> [Work task]:
Reproduce every line of the data below verbatim, changing nothing.

> [Saved data entries]:
***

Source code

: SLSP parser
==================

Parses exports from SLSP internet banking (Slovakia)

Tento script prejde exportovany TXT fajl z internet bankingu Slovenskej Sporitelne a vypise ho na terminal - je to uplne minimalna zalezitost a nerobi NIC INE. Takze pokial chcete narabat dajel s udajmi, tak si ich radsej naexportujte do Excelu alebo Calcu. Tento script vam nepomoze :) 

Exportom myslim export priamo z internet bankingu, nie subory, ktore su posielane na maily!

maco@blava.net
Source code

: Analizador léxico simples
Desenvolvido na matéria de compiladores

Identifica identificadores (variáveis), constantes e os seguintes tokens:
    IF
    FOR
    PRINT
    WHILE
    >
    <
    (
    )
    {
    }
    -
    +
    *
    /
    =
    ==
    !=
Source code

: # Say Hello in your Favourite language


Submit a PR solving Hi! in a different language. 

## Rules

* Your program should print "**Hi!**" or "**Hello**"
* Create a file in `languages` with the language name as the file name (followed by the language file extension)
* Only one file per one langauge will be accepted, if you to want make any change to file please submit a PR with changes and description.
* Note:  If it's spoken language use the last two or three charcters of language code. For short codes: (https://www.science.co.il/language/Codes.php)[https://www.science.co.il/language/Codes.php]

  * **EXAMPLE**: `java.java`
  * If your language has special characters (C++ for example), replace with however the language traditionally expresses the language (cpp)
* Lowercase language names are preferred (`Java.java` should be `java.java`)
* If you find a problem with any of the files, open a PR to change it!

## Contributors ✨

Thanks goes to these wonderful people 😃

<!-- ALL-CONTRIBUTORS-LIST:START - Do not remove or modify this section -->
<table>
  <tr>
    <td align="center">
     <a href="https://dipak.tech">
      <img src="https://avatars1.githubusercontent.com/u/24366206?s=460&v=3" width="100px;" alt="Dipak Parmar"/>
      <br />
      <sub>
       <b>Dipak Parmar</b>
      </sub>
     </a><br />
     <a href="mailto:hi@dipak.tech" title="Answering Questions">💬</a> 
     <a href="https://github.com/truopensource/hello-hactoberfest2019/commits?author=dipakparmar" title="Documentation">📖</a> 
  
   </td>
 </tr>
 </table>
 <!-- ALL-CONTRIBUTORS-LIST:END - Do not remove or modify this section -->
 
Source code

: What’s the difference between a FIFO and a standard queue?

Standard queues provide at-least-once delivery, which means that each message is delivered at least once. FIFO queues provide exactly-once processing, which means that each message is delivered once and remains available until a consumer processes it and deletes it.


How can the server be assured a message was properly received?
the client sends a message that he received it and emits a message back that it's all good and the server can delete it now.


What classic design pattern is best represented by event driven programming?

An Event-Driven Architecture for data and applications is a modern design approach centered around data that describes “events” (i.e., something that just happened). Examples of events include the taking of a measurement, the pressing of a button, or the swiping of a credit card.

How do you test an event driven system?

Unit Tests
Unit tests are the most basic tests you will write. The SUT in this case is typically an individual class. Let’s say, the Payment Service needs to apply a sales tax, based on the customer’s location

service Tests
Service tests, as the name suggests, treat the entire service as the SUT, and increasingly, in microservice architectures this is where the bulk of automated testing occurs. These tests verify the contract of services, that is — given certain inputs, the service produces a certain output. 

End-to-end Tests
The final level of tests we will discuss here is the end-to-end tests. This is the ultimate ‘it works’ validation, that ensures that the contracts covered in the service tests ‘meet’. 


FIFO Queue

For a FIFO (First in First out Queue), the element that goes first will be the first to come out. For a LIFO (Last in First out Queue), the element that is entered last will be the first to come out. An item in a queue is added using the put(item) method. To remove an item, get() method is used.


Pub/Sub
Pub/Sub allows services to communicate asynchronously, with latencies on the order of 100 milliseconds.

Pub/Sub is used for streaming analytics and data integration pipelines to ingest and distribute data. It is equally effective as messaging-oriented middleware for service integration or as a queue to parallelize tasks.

***

> [Output]:
Source code

: SLSP parser
==================

Parses exports from SLSP internet banking (Slovakia)

Tento script prejde exportovany TXT fajl z internet bankingu Slovenskej Sporitelne a vypise ho na terminal - je to uplne minimalna zalezitost a nerobi NIC INE. Takze pokial chcete narabat dajel s udajmi, tak si ich radsej naexportujte do Excelu alebo Calcu. Tento script vam nepomoze :) 

Exportom myslim export priamo z internet bankingu, nie subory, ktore su posielane na maily!

maco@blava.net
Source code

: Analizador léxico simples
Desenvolvido na matéria de compiladores

Identifica identificadores (variáveis), constantes e os seguintes tokens:
    IF
    FOR
    PRINT
    WHILE
    >
    <
    (
    )
    {
    }
    -
    +
    *
    /
    =
    ==
    !=
Source code

: # Say Hello in your Favourite language


Submit a PR solving Hi! in a different language. 

## Rules

* Your program should print "**Hi!**" or "**Hello**"
* Create a file in `languages` with the language name as the file name (followed by the language file extension)
* Only one file per one langauge will be accepted, if you to want make any change to file please submit a PR with changes and description.
* Note:  If it's spoken language use the last two or three charcters of language code. For short codes: (https://www.science.co.il/language/Codes.php)[https://www.science.co.il/language/Codes.php]

  * **EXAMPLE**: `java.java`
  * If your language has special characters (C++ for example), replace with however the language traditionally expresses the language (cpp)
* Lowercase language names are preferred (`Java.java` should be `java.java`)
* If you find a problem with any of the files, open a PR to change it!

## Contributors ✨

Thanks goes to these wonderful people 😃

<!-- ALL-CONTRIBUTORS-LIST:START - Do not remove or modify this section -->
<table>
  <tr>
    <td align="center">
     <a href="https://dipak.tech">
      <img src="https://avatars1.githubusercontent.com/u/24366206?s=460&v=3" width="100px;" alt="Dipak Parmar"/>
      <br />
      <sub>
       <b>Dipak Parmar</b>
      </sub>
     </a><br />
     <a href="mailto:hi@dipak.tech" title="Answering Questions">💬</a> 
     <a href="https://github.com/truopensource/hello-hactoberfest2019/commits?author=dipakparmar" title="Documentation">📖</a> 
  
   </td>
 </tr>
 </table>
 <!-- ALL-CONTRIBUTORS-LIST:END - Do not remove or modify this section -->
 
Source code

: What’s the difference between a FIFO and a standard queue?

Standard queues provide at-least-once delivery, which means that each message is delivered at least once. FIFO queues provide exactly-once processing, which means that each message is delivered once and remains available until a consumer processes it and deletes it.


How can the server be assured a message was properly received?
the client sends a message that he received it and emits a message back that it's all good and the server can delete it now.


What classic design pattern is best represented by event driven programming?

An Event-Driven Architecture for data and applications is a modern design approach centered around data that describes “events” (i.e., something that just happened). Examples of events include the taking of a measurement, the pressing of a button, or the swiping of a credit card.

How do you test an event driven system?

Unit Tests
Unit tests are the most basic tests you will write. The SUT in this case is typically an individual class. Let’s say, the Payment Service needs to apply a sales tax, based on the customer’s location

service Tests
Service tests, as the name suggests, treat the entire service as the SUT, and increasingly, in microservice architectures this is where the bulk of automated testing occurs. These tests verify the contract of services, that is — given certain inputs, the service produces a certain output. 

End-to-end Tests
The final level of tests we will discuss here is the end-to-end tests. This is the ultimate ‘it works’ validation, that ensures that the contracts covered in the service tests ‘meet’. 


FIFO Queue

For a FIFO (First in First out Queue), the element that goes first will be the first to come out. For a LIFO (Last in First out Queue), the element that is entered last will be the first to come out. An item in a queue is added using the put(item) method. To remove an item, get() method is used.


Pub/Sub
Pub/Sub allows services to communicate asynchronously, with latencies on the order of 100 milliseconds.

Pub/Sub is used for streaming analytics and data integration pipelines to ingest and distribute data. It is equally effective as messaging-oriented middleware for service integration or as a queue to parallelize tasks.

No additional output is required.